Start of DATA FOR THIS EXERCISE
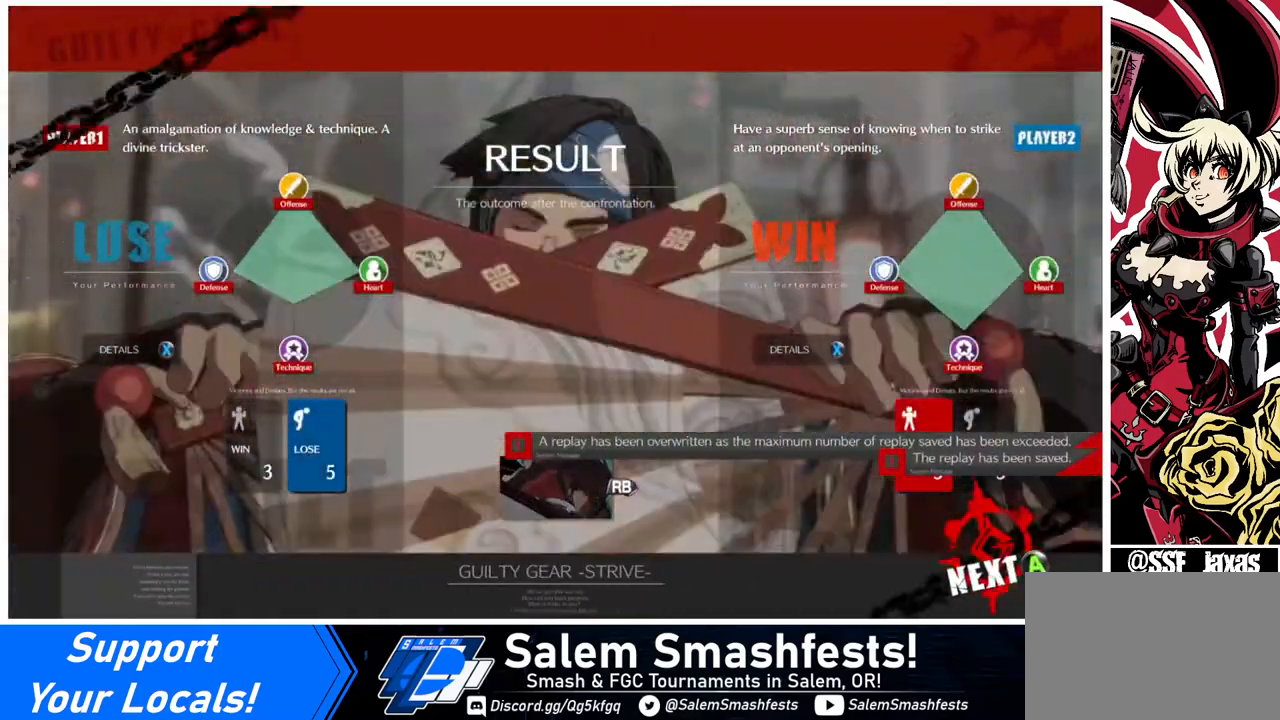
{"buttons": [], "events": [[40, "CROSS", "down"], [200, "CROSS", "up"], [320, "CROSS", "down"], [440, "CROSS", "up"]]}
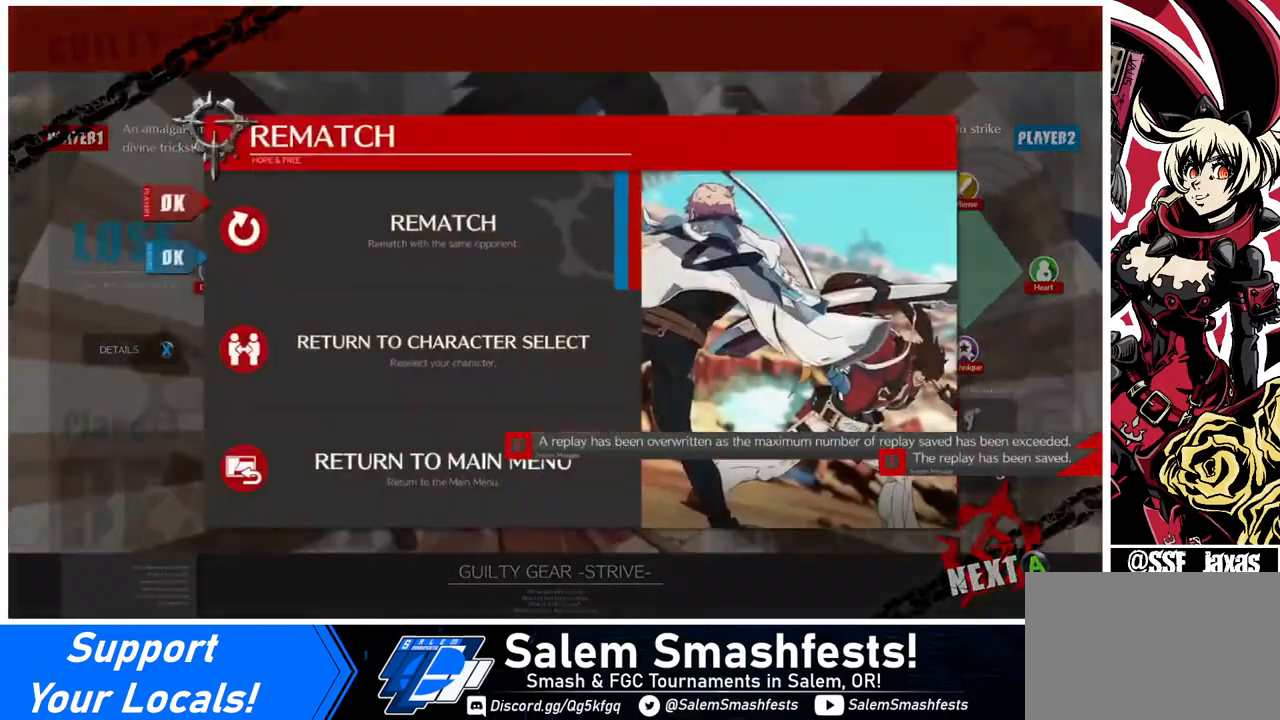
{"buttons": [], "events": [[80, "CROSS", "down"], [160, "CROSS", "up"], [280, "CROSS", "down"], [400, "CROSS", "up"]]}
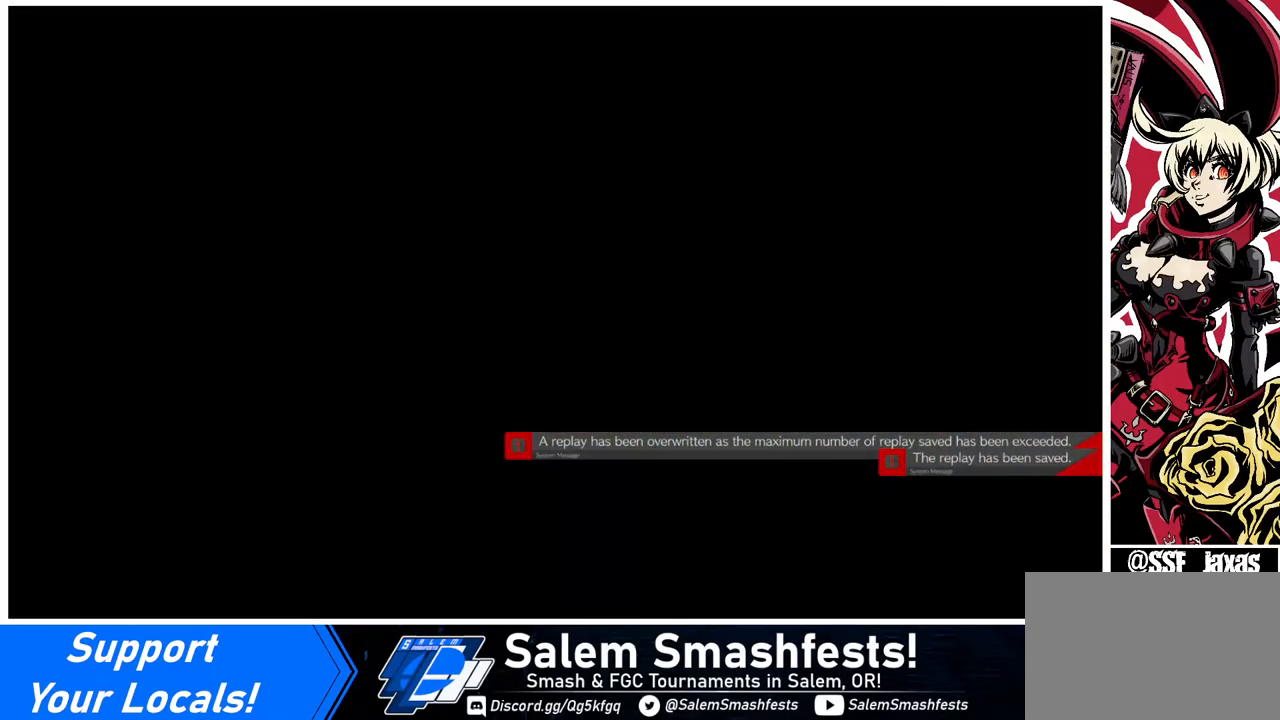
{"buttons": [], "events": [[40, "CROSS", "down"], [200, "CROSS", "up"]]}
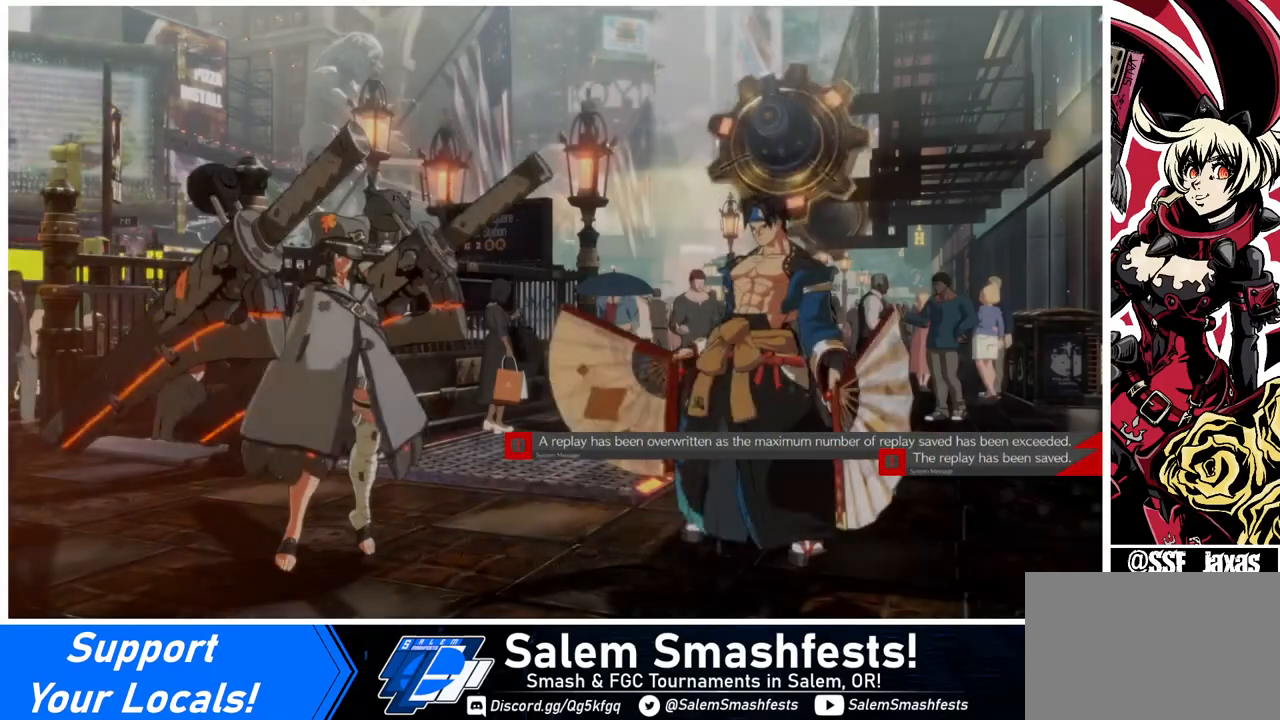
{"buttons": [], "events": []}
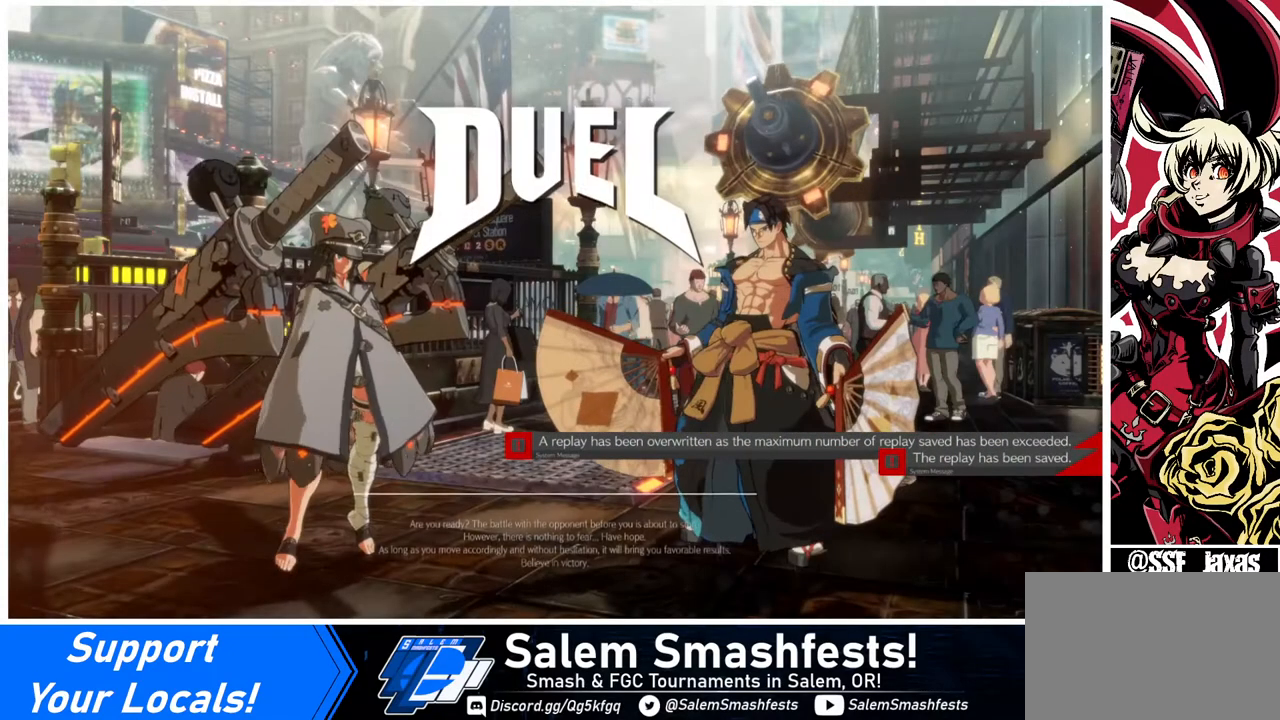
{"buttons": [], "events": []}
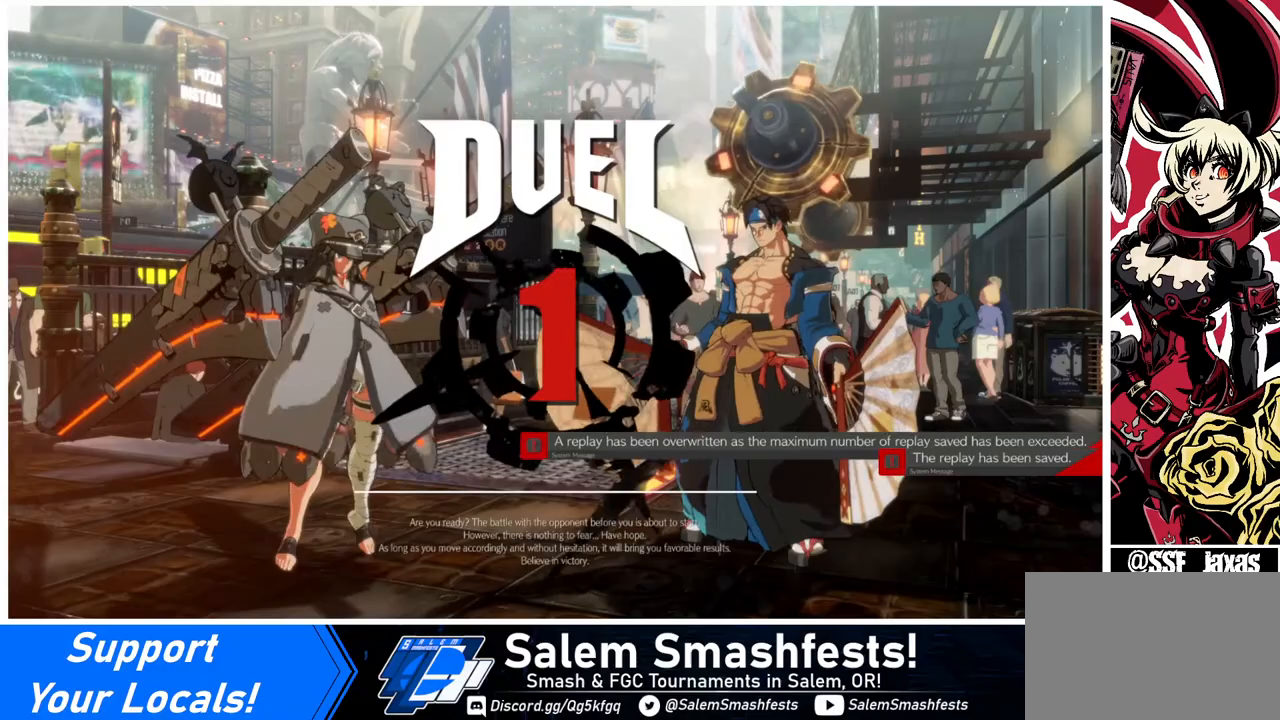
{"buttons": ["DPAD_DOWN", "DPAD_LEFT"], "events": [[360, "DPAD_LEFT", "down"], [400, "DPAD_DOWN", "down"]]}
End of DATA FOR THIS EXERCISE
TASK PROMPT:
All of the data above should be transcribed verbatim, with pictures omitted.

SOLUTION TO THIS PROBLEM:
{"buttons": [], "events": [[40, "CROSS", "down"], [200, "CROSS", "up"], [320, "CROSS", "down"], [440, "CROSS", "up"]]}
{"buttons": [], "events": [[80, "CROSS", "down"], [160, "CROSS", "up"], [280, "CROSS", "down"], [400, "CROSS", "up"]]}
{"buttons": [], "events": [[40, "CROSS", "down"], [200, "CROSS", "up"]]}
{"buttons": [], "events": []}
{"buttons": [], "events": []}
{"buttons": ["DPAD_DOWN", "DPAD_LEFT"], "events": [[360, "DPAD_LEFT", "down"], [400, "DPAD_DOWN", "down"]]}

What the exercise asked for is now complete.